La modernité et les discours produits autour de la femme à la fin du XIXe siècle ont eu des répercussions sur les origines mêmes de la psychanalyse. S. Freud fut confronté à une image de la femme profondément désexualisée et représentante de tous les idéaux moraux. Certains auteurs contemporains de Freud et marginaux de la psychanalyse, idéalisent la femme dans le sens de « l’éternel féminin ». Nous essayons de montrer que ces mêmes auteurs, G. Groddeck, O. Weininger, entre autres, sont précurseurs et adeptes aussi du concept de bisexualité.

Nous aborderons ici la question suivante : que nous apporte l’articulation entre la conception d’un caractère éternel lié à la représentation de la femme et celle de la bisexualité étudiée aux débuts de la psychanalyse, deux concepts apparemment sans aucun rapport ? Quelle était alors la position de Freud sur cette conception du féminin ?

I. Antécédents de la bisexualité et utopies autour du féminin

Dans un premier temps, Freud parle de bisexualité au moment où il introduit sa première théorie sur l’homosexualité. Il essaye alors de transférer au domaine psychique, le modèle de la disposition bisexuelle anatomique, pour rendre compte de l’inversion de l’objet sexuel. Toutefois, il observe des homosexuels des deux sexes dont les caractères sexuels secondaires sont indépendants de leurs choix d’objet. Par conséquent, l’homosexualité ne pourrait être généralisable à partir de données valables pour la bisexualité anatomique. À ses Trois essais sur la théorie sexuelle (1905) Freud ajoute, cinq ans plus tard, un supplément en disant que W. Fliess avait revendiqué la paternité du concept de la bisexualité chez tous les sujets1. En 1924, un autre supplément réfutant certains commentaires qui considèrent la conception de la bisexualité comme originaire de l’œuvre de Weininger, particulièrement du livre Sexe et caractère (1903) dont nous allons parler. Livre sur lequel Freud émet certaines critiques, en montrant son caractère spéculatif.

######

OBJECTIF DE L'EXERCICE: Recopiez fidèlement le passage de l'extrait sur la bisexualité et le féminin chez Freud, en commençant à "Nous aborderons ici" et en terminant à "du féminin ?". La liste qui suit n'a aucun lien avec l'extrait sur la bisexualité et le féminin chez Freud.

DONNÉES PRÉSENTÉES:
######

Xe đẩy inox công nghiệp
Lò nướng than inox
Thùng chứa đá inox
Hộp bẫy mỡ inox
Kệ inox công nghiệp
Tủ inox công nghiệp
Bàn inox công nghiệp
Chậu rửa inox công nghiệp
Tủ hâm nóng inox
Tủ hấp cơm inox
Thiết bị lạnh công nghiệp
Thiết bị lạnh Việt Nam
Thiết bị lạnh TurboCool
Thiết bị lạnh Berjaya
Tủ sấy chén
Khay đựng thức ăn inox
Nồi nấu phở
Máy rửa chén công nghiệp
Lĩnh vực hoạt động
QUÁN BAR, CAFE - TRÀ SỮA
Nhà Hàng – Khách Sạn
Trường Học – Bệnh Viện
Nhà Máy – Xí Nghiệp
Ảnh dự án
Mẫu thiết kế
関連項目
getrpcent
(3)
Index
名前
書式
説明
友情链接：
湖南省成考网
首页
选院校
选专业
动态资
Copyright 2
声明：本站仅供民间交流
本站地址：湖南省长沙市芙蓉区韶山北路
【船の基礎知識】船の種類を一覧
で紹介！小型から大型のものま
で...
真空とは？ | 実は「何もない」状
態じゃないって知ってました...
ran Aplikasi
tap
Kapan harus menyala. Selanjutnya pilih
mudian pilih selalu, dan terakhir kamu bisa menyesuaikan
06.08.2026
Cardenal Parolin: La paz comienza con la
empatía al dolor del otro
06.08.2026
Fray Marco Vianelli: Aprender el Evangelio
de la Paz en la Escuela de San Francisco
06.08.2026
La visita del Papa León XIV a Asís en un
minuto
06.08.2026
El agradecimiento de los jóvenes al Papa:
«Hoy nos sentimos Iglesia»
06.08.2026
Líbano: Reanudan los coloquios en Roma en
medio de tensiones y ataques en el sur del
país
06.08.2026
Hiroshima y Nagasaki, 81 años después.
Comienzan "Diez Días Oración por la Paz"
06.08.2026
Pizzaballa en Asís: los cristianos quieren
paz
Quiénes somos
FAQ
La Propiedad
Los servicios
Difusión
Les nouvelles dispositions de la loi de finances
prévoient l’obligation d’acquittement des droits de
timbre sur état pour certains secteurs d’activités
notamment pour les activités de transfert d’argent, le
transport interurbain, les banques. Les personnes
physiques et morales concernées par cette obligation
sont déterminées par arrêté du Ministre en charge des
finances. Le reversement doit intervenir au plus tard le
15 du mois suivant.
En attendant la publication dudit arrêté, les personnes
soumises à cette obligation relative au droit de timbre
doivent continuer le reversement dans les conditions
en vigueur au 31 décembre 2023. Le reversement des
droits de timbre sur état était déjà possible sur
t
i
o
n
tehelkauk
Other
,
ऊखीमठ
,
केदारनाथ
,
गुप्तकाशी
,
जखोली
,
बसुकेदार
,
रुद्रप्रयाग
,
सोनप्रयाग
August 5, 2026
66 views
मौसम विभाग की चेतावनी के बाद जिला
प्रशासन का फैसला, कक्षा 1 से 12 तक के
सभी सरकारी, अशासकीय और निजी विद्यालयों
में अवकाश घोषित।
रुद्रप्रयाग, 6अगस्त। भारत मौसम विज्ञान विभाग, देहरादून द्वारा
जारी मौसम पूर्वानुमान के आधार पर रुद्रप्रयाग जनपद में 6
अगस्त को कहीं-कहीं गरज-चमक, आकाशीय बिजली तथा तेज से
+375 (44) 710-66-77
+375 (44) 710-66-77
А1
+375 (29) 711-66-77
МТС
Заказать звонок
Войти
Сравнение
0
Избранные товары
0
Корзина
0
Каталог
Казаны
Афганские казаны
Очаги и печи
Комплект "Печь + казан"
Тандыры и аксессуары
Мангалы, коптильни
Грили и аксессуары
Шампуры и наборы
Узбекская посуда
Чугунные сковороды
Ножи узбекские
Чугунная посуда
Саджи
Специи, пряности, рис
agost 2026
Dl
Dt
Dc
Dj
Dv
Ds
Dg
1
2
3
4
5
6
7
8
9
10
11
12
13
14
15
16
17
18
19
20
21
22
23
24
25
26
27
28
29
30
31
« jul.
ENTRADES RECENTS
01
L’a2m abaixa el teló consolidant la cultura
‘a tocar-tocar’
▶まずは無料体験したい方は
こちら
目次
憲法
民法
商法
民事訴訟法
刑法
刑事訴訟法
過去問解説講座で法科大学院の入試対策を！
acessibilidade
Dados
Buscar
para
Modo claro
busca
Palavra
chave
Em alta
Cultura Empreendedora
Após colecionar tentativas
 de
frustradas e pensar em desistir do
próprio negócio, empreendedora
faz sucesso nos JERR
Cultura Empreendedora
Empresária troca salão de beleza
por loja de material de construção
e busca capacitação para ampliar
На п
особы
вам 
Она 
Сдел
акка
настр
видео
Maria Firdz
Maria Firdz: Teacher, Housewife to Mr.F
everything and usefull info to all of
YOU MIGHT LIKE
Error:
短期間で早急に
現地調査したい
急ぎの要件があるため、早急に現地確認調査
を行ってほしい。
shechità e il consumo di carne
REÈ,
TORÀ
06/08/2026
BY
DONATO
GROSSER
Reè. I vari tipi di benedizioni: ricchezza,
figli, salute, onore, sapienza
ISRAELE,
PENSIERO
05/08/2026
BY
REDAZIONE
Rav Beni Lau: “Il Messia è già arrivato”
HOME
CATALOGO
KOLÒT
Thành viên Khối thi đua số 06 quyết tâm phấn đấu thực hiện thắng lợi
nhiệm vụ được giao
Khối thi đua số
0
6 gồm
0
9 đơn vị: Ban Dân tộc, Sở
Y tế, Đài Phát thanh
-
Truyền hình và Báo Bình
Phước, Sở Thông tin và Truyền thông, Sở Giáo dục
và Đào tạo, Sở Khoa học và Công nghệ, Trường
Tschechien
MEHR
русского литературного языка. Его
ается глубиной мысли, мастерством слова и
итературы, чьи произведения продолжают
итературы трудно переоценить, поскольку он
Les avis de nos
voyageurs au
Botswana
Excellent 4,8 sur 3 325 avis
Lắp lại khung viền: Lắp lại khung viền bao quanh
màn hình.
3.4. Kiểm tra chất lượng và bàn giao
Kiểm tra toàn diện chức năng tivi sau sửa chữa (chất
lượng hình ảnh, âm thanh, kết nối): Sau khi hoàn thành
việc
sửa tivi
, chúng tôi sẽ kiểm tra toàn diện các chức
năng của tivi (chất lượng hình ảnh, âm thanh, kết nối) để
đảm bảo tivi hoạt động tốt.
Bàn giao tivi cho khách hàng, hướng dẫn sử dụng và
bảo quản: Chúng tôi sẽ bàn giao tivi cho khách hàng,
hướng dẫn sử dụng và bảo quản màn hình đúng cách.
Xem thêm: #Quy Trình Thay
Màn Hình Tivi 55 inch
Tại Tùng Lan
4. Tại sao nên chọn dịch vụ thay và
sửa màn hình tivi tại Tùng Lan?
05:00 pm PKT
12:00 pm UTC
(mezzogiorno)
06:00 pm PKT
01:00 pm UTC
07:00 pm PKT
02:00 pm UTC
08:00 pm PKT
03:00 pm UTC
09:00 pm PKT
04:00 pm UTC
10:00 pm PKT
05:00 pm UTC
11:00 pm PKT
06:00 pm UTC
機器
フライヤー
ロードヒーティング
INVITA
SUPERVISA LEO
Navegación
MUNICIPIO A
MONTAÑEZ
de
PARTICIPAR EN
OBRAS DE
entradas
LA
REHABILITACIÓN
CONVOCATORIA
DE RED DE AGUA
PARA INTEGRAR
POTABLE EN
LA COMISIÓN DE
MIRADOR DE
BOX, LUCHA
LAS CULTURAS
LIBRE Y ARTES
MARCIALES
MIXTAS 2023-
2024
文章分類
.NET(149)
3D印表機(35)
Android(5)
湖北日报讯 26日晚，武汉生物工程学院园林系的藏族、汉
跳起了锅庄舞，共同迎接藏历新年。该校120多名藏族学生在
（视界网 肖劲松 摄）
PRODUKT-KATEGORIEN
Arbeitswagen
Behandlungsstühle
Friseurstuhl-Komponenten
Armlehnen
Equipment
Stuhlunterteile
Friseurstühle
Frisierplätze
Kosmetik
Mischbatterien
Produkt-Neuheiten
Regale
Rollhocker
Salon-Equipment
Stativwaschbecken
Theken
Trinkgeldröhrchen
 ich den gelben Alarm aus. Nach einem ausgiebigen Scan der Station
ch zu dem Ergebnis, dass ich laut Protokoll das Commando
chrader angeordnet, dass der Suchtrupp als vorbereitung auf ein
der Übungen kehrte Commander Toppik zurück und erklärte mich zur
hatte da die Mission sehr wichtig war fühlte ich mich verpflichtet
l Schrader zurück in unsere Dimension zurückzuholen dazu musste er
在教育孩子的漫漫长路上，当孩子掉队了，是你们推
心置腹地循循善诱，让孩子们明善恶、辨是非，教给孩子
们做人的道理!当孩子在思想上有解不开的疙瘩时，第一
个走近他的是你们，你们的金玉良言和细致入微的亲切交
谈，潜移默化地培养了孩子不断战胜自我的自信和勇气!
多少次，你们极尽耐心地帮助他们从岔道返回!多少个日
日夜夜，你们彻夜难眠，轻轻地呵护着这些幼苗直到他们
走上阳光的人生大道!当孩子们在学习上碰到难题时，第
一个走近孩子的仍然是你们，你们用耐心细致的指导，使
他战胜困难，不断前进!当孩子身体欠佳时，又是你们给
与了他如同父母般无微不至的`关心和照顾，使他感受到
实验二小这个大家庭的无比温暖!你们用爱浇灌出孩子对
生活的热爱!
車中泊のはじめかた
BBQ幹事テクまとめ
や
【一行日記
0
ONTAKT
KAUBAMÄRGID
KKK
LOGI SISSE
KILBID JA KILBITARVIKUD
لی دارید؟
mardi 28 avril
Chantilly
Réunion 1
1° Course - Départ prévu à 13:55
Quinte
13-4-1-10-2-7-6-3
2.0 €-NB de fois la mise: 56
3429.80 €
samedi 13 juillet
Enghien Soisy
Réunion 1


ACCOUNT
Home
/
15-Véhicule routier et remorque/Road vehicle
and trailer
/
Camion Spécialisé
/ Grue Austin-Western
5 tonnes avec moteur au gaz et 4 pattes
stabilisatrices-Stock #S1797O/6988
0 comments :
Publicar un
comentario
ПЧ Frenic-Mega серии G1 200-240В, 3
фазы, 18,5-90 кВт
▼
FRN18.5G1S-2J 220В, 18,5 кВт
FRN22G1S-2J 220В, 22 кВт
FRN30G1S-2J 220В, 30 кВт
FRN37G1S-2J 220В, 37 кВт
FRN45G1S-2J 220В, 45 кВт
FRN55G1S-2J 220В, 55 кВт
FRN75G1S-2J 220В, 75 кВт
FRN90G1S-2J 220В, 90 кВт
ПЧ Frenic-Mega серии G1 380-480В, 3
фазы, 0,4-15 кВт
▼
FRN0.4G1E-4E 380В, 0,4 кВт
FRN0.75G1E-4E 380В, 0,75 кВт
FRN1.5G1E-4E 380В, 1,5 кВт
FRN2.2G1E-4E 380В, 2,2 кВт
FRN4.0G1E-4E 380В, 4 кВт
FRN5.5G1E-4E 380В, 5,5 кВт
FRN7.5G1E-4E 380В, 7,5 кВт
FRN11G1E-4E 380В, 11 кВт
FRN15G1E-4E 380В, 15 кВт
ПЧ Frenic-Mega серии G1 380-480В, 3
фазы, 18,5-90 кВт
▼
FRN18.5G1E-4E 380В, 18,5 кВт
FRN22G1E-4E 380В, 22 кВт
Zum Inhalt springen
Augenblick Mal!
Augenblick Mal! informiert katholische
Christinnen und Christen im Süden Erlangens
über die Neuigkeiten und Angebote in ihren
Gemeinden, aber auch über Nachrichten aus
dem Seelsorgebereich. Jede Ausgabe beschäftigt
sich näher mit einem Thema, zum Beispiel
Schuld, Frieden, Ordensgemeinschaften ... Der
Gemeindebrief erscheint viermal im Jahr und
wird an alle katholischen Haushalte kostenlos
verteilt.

######

RÉSULTAT ATTENDU:
Nous aborderons ici la question suivante : que nous apporte l’articulation entre la conception d’un caractère éternel lié à la représentation de la femme et celle de la bisexualité étudiée aux débuts de la psychanalyse, deux concepts apparemment sans aucun rapport ? Quelle était alors la position de Freud sur cette conception du féminin ?